A growing number of school systems are allowing students to return to classrooms, but Maryland educators say they continue to learn valuable lessons from teaching students virtually during the COVID-19 pandemic.
Educators joined U.S. Sen. Chris Van Hollen, for a virtual meeting on Monday, nearly a year after the Maryland Democratic lawmaker convened a similar meeting when they were first scrambling to deal with the challenges of the coronavirus.
The challenges for many school systems were extensive. The CEO of the Baltimore City schools, Sonja Santelises, said Monday that families of a large share of students didn’t have a computer, much less internet access.
“Baltimore City Public Schools was faced with the challenge of providing virtual learning for just under 80,000 students, despite the fact that more than 40% Baltimore city households had no internet access,” she said. “And more than a third of our families did not have appropriate devices for distance learning.”
As a result, the school system bought more than 55,000 laptops and worked to develop close to 15,000 hot spots so students could connect to the internet.
Andrew Zuckerman, the chief information officer for Prince George’s County schools, said their system faced similar issues. The school system bought more than 65,000 Chromebooks for students.
“I’m pleased to say that today — I know it’s sounds crazy — but today is our final day of shipment from that order, due to supply chain issues all the way from July,” he said.
Zuckerman noted that as schools continue to get students back in classrooms, they will still need computers for hybrid learning as the transition takes place.
They all agreed that education will never be quite the same.
“There was a time before the pandemic that broadband was nice to have, not need-to-have,” said Jessica Rosenworcel, the acting chair of the Federal Communications Commission, who also took part in the meeting. “But the last year has proven conclusively we need to reach 100% of us.”
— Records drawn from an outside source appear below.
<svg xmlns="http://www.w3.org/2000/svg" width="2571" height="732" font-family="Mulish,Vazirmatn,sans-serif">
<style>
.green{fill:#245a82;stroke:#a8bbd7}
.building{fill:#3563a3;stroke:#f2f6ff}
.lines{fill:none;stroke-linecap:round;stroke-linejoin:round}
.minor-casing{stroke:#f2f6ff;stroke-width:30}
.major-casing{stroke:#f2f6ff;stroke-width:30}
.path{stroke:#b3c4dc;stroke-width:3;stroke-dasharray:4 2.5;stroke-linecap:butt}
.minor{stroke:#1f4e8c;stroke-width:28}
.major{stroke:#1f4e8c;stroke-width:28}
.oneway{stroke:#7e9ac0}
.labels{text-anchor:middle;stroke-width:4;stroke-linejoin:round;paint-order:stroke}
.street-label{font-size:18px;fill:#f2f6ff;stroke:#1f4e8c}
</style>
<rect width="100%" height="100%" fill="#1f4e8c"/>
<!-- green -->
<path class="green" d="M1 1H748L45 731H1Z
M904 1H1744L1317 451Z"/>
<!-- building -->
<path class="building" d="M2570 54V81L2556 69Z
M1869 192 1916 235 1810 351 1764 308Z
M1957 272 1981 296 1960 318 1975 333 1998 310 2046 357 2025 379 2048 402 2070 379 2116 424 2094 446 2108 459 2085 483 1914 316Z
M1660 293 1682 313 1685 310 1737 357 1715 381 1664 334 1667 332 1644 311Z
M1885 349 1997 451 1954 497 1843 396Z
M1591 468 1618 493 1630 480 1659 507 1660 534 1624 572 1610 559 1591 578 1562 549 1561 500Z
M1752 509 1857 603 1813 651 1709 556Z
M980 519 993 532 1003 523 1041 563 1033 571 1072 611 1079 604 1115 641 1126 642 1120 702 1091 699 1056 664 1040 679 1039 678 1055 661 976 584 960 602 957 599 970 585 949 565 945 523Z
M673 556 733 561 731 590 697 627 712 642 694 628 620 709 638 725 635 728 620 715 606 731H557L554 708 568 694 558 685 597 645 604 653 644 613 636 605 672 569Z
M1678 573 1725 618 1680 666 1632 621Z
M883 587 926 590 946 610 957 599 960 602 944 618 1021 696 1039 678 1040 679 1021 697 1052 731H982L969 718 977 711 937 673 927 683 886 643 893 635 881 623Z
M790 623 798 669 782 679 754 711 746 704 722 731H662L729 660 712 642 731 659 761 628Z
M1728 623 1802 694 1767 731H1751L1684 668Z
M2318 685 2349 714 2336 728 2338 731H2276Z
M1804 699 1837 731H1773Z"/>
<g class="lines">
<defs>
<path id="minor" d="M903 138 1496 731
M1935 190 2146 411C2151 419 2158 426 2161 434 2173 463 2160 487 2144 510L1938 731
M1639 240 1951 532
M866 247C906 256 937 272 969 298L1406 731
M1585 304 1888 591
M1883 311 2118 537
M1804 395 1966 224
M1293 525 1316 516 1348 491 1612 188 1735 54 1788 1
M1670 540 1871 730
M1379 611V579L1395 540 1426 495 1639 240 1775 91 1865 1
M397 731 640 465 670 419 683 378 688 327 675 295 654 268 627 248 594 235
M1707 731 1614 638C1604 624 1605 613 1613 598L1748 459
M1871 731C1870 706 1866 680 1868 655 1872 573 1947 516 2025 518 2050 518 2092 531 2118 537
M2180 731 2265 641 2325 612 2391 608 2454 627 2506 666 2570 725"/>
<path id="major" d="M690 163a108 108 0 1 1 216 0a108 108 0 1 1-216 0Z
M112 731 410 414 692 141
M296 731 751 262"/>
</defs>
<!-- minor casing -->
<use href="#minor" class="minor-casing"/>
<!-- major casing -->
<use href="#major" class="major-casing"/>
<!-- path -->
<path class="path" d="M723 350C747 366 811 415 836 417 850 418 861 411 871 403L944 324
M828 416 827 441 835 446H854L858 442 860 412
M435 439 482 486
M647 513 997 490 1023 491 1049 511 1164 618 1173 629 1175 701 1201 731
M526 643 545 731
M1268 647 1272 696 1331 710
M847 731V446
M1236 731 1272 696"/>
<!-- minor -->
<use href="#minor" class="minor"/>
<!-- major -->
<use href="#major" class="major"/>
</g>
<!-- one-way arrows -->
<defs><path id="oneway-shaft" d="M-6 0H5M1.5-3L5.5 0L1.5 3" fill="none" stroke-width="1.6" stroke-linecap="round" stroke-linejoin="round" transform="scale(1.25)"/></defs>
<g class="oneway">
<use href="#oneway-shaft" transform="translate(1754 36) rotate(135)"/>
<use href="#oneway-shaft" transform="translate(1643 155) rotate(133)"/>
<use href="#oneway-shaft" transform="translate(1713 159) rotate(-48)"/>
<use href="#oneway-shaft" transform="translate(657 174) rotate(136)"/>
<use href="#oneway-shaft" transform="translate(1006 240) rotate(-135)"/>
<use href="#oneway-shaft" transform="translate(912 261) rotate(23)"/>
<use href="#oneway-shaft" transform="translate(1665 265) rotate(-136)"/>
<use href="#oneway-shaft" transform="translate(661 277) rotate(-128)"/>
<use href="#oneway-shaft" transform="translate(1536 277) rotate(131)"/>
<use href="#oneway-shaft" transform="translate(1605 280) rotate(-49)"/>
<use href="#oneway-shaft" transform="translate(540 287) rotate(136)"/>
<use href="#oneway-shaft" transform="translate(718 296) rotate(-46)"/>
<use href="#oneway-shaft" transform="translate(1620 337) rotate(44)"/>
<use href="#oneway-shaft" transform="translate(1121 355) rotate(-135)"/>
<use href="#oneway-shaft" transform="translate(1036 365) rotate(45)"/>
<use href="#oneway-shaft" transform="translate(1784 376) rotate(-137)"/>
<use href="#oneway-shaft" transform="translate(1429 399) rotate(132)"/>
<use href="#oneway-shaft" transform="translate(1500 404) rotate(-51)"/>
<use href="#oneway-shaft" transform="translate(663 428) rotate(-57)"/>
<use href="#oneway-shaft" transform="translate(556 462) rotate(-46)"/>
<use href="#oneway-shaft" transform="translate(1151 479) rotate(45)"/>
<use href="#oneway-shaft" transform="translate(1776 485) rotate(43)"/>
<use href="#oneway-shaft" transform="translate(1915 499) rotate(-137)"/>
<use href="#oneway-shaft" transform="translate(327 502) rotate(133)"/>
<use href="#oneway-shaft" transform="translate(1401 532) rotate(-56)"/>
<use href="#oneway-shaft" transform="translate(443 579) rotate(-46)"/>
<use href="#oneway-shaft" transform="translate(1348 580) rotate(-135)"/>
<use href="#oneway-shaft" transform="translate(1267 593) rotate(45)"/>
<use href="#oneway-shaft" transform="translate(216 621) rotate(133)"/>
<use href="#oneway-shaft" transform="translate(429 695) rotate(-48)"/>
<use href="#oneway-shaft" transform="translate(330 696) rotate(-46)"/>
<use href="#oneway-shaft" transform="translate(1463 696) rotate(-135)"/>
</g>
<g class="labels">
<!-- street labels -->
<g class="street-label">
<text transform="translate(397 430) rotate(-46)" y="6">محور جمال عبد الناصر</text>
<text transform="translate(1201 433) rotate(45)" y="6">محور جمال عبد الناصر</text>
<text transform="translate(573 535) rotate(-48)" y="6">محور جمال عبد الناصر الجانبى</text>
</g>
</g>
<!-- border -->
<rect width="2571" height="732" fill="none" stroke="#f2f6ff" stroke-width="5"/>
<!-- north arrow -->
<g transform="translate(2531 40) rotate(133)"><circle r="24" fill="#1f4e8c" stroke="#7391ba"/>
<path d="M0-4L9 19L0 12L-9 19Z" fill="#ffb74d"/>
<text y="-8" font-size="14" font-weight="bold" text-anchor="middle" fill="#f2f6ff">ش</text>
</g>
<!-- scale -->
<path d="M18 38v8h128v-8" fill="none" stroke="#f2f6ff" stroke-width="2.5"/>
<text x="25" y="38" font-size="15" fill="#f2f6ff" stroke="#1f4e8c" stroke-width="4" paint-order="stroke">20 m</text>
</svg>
Rosenworcel said she believes there will continue to be a need for special programs related to internet access, to make sure the “homework gap” for students doesn’t widen.
The educators praised Congress for approving federal money that helped to get them the assistance they need — particularly Van Hollen, who began pressing to address the digital divide long before the pandemic.
“It is our goal to make sure that every single household, business, person in the country is connected to high-speed internet in the coming years,” Van Hollen said.
The latest COVID-19 relief legislation passed by Congress includes more than $1.95 billion for Maryland K-12 education, Van Hollen said.
Nationwide, more than $7 billion will go toward the FCC’s E-Rate program, which helps school systems improve broadband access and assists in getting students the resources they need to work on computers from home.